#### Your assignment
Will you output all of the data below exactly, omitting the images?

Records from a collection

• • • • •

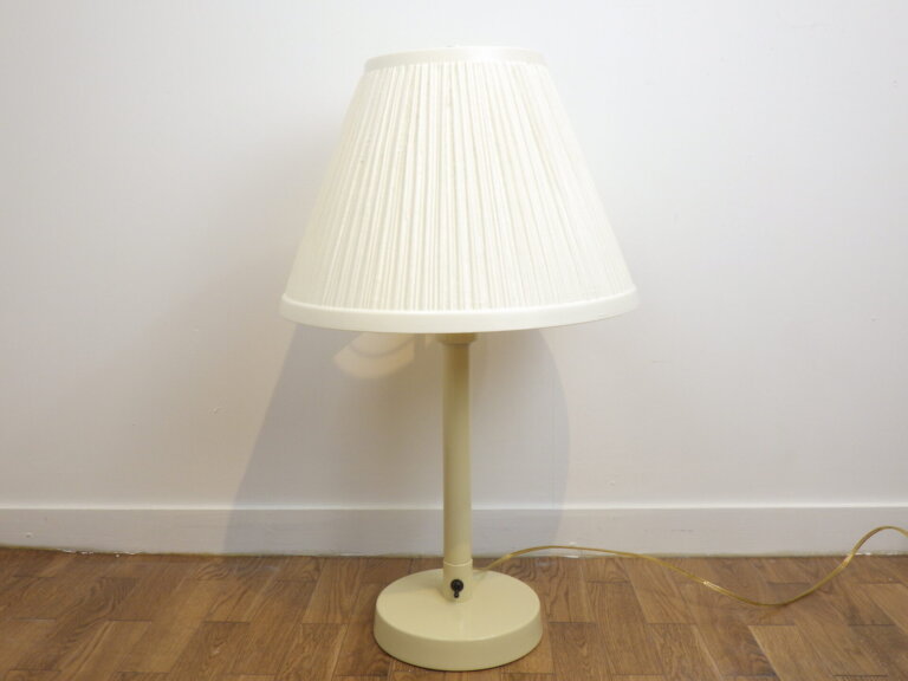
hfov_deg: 54.0
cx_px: 454
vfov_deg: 41.8
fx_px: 892
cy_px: 340
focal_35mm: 34
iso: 125
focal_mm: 6.1
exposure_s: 1/20
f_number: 3.8
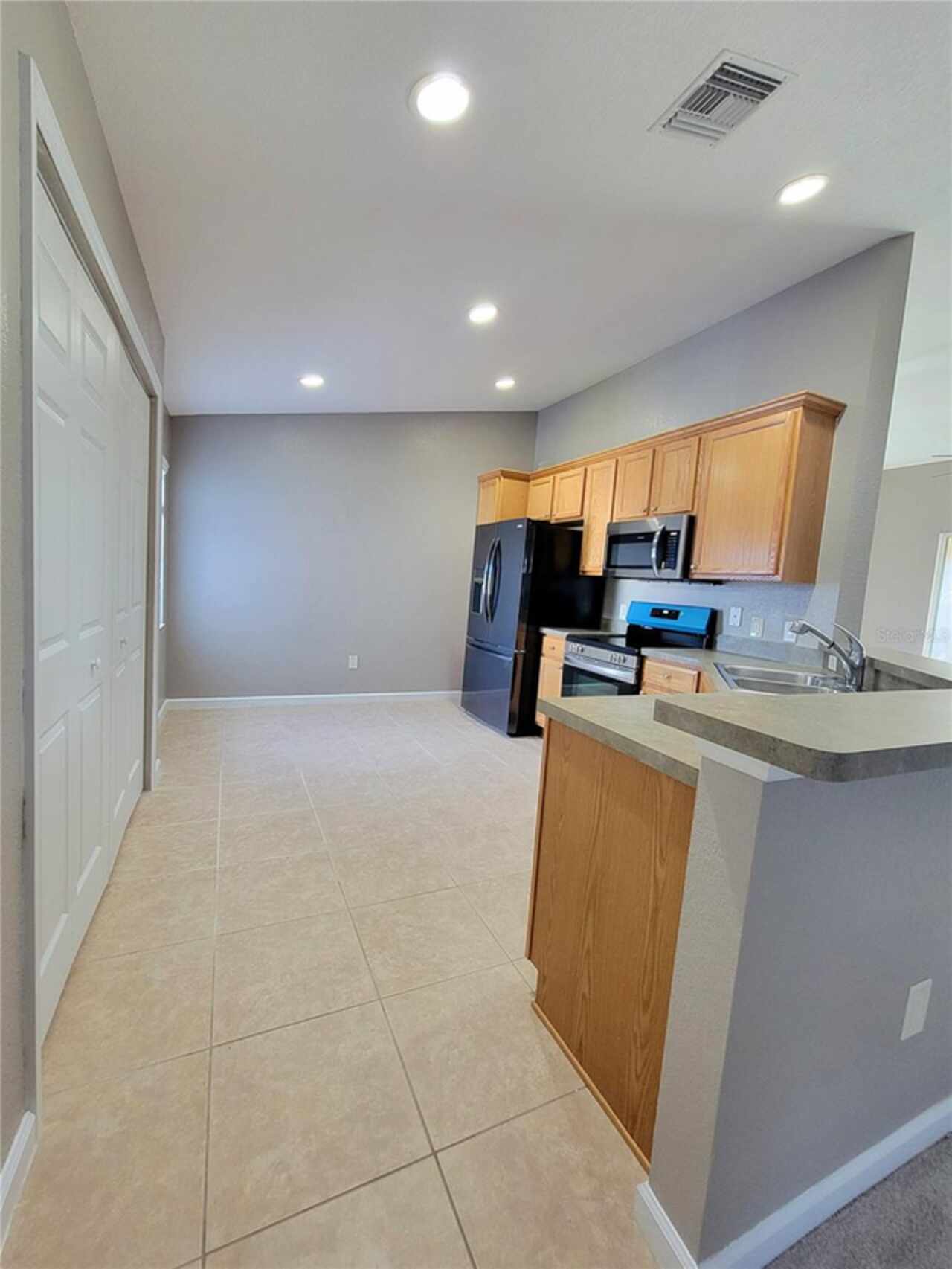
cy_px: 634
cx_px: 476
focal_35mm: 13
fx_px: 477
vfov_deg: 106.2
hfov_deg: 89.9
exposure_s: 1/40
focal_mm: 2.2
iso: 320
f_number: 2.2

• • • • •

#### Answer section
hfov_deg: 54.0
cx_px: 454
vfov_deg: 41.8
fx_px: 892
cy_px: 340
focal_35mm: 34
iso: 125
focal_mm: 6.1
exposure_s: 1/20
f_number: 3.8
cy_px: 634
cx_px: 476
focal_35mm: 13
fx_px: 477
vfov_deg: 106.2
hfov_deg: 89.9
exposure_s: 1/40
focal_mm: 2.2
iso: 320
f_number: 2.2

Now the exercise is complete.